I began working at a very early age. I worked full-time in the summer starting about the age of 13 (in a machine shop, no less!). My parents were able to meet all of my financial needs growing up but there was never a lot of extra money lying around so I knew that I needed to earn some money of my own both to pay for the normal expenses of a teenager as well as to save what I could for college. I worked hard in high school, got accepted and worked hard in college, and started my career by working hard to uncover my first job (along with several internships along the way).
I am a driven person that enjoys to work. I have been blessed to enjoy several successes in my career. I am able to give money to charity, provide for my family and put my children in some of the best public schools in America. But I struggle with the question of how I pass along these blessings to my children while also instilling in them the same drive and work ethic that I have.
ThisÂ dilemmaÂ is one of the downsides of success. I also think it is one of the reasons that only 15 percent of people think today’s children will be better off than their parents. Some may believe that our children will not be better off than we are because we have, collectively, set the bar to high or that the barriers to success are to great to be overcome by so many.
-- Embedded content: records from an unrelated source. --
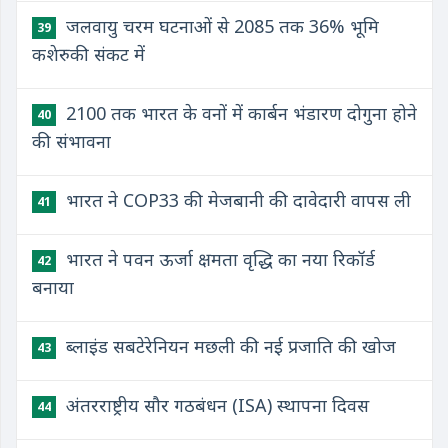
जलवायु चरम घटनाओं से 2085 तक 36% भूमि
39
कशेरुकी संकट में
2100 तक भारत के वनों में कार्बन भंडारण दोगुना होने
40
की संभावना
भारत ने COP33 की मेजबानी की दावेदारी वापस ली
41
भारत ने पवन ऊर्जा क्षमता वृद्धि का नया रिकॉर्ड
42
बनाया
ब्लाइंड सबटेरेनियन मछली की नई प्रजाति की खोज
43
अंतरराष्ट्रीय सौर गठबंधन (ISA) स्थापना दिवस
44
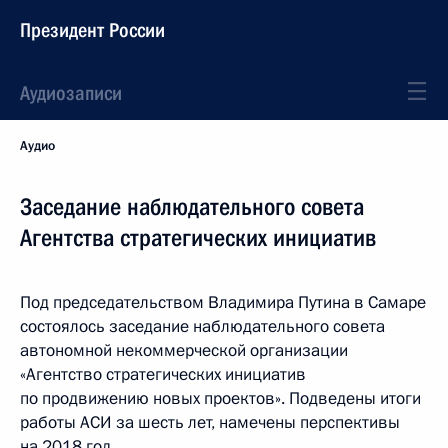
Президент России
Аудиозаписи
Аудио
Заседание наблюдательного совета
Агентства стратегических инициатив
Под председательством Владимира Путина в Самаре
состоялось заседание наблюдательного совета
автономной некоммерческой организации
«Агентство стратегических инициатив
по продвижению новых проектов». Подведены итоги
работы АСИ за шесть лет, намечены перспективы
на 2018 год.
I, for one, do not agree with this viewpoint. I believe that people believe this because we have created (and continue to create) generations of young people that feel they are entitled to success rather than needing to work hard to succeed.
We see it all around us. In the college grads that display a shocking lack of professionalism in the workplace. In the young people that want their parents to take on tens-of-thousands of dollars in debt to pay for a college degree that has no chance of delivering a meaningful return on the investment. In the twenty-somethings that have no idea what discipline is or how satisfying it can be to practice delayed-gratification and, instead, rack up mountains of credit card debt funding their lifestyle.
I am not exactly sure when I became the old man complaining about the out-of-touch young people but I am pretty sure it started happening when I had kids of my own. It started happening when I felt like I needed to start developing a plan to raise children that have the drive to succeed in whatever it is that they do with their lives. It started when I decided not to give in to one of the downsides of success.